→ **Listed records**

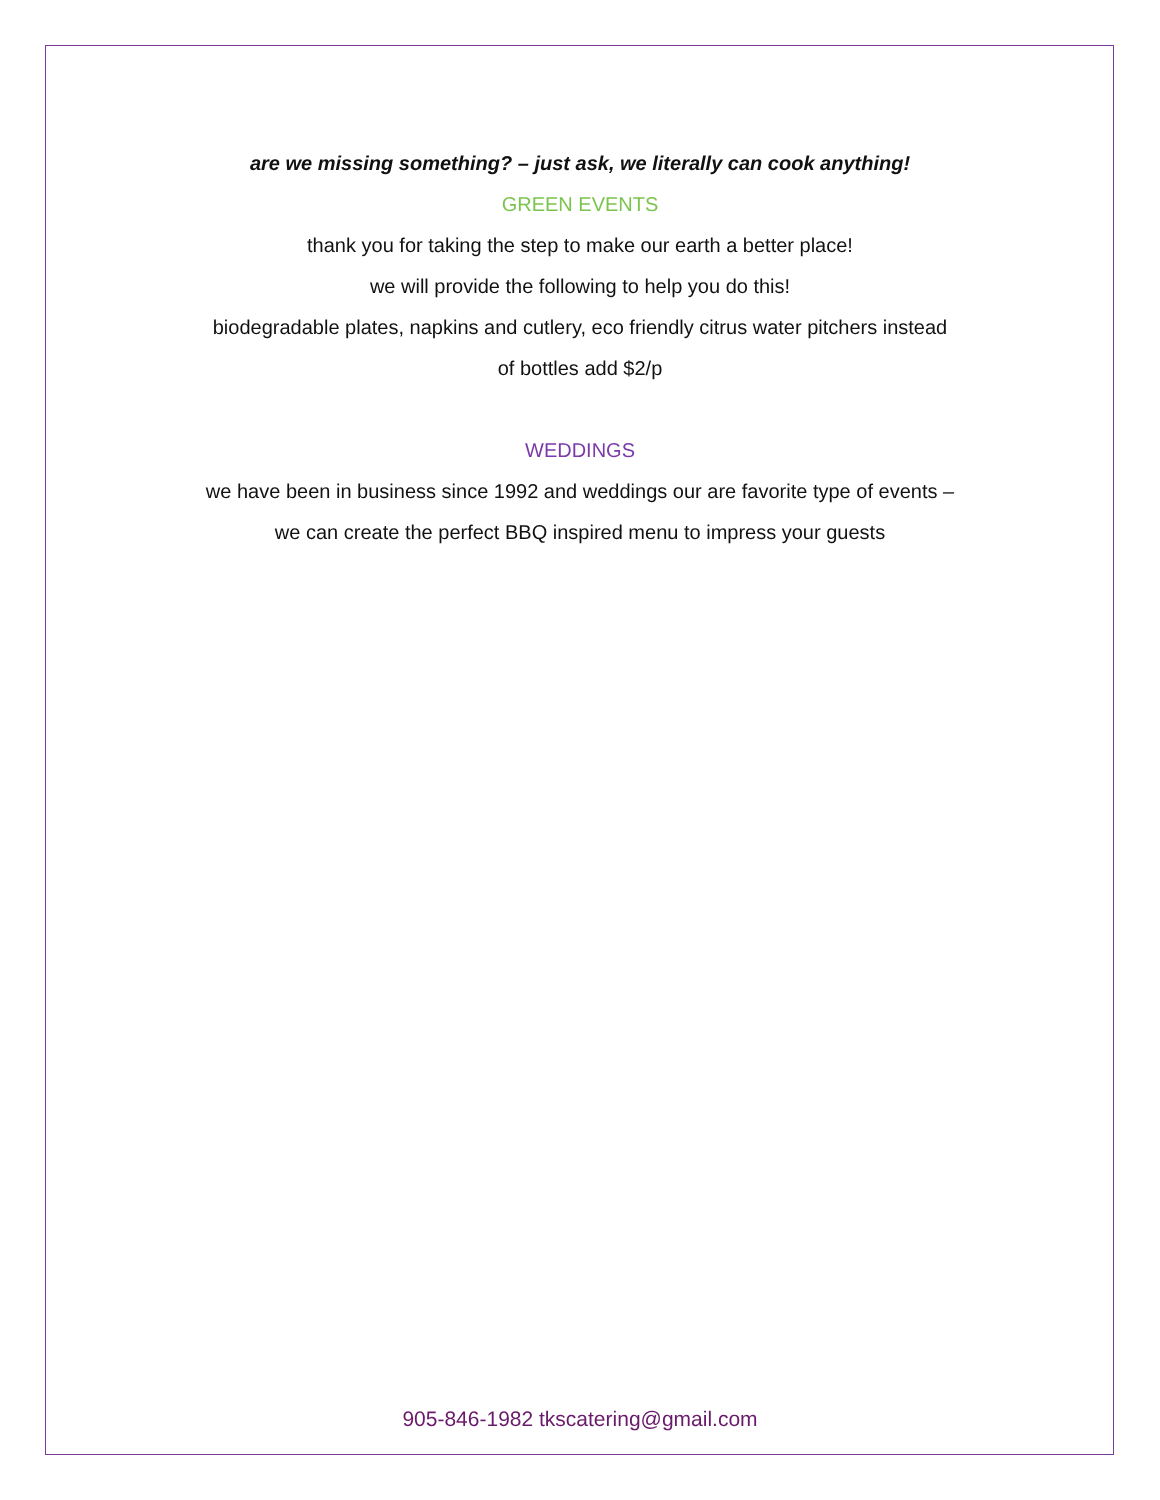are we missing something? – just ask, we literally can cook anything!
GREEN EVENTS
thank you for taking the step to make our earth a better place!
we will provide the following to help you do this!
biodegradable plates, napkins and cutlery, eco friendly citrus water pitchers instead
of bottles add $2/p
WEDDINGS
we have been in business since 1992 and weddings our are favorite type of events –
we can create the perfect BBQ inspired menu to impress your guests
905-846-1982 tkscatering@gmail.com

→ **What to produce**
Please extract exactly, and only, the lines from the line containing "biodegradable plates, napkins" through the last line of the records.

→ **Answer space**
biodegradable plates, napkins and cutlery, eco friendly citrus water pitchers instead
of bottles add $2/p
WEDDINGS
we have been in business since 1992 and weddings our are favorite type of events –
we can create the perfect BBQ inspired menu to impress your guests
905-846-1982 tkscatering@gmail.com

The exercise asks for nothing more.